§ AUFGABE
Schreibe aus dem Text über das Ehrenamt in Hessen die Passage von „In Hessen sind“ bis einschließlich „auf Zeit mitarbeiten.“ wortgetreu ab.

§ SEITENAUSZUG
---

In den letzten Jahren ist in Hessen ein beispielhaftes Netz von bürgerschaftlichen Initiativen entstanden. In Zeiten immer knapper werdender öffentlicher Haushaltsmittel haben die Bürgerinnen und Bürger die Notwendigkeit erkannt, in ihrer Kommune selbst "mit anzupacken".
In Hessen sind rund 2 Millionen Menschen ehrenamtlich tätig. Neben der freiwilligen Feuerwehr engagieren sich die Bürgerinnen und Bürger in Vereinen und Organisationen im sozialen, kulturellen und sportlichen Bereich. Viele Menschen wollen sich allerdings nicht mehr in fest gefügten Strukturen engagieren. Sie wollen vielmehr punktuell und auf Zeit mitarbeiten.

---

§ MATERIAL
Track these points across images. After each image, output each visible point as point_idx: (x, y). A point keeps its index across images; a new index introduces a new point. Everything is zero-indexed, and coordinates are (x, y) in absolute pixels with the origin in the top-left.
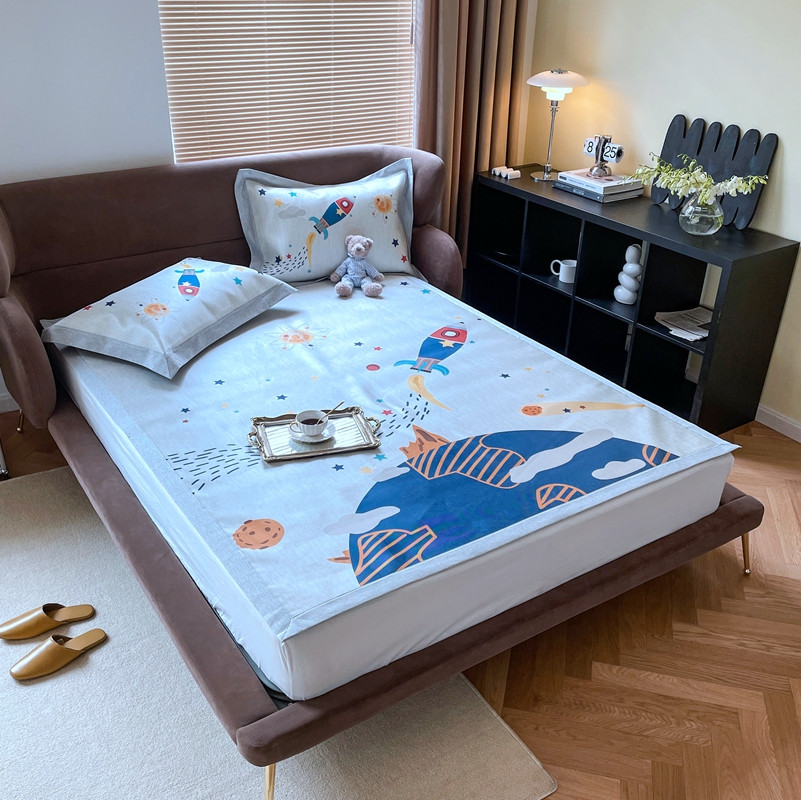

---

§ LÖSUNG
In Hessen sind rund 2 Millionen Menschen ehrenamtlich tätig. Neben der freiwilligen Feuerwehr engagieren sich die Bürgerinnen und Bürger in Vereinen und Organisationen im sozialen, kulturellen und sportlichen Bereich. Viele Menschen wollen sich allerdings nicht mehr in fest gefügten Strukturen engagieren. Sie wollen vielmehr punktuell und auf Zeit mitarbeiten.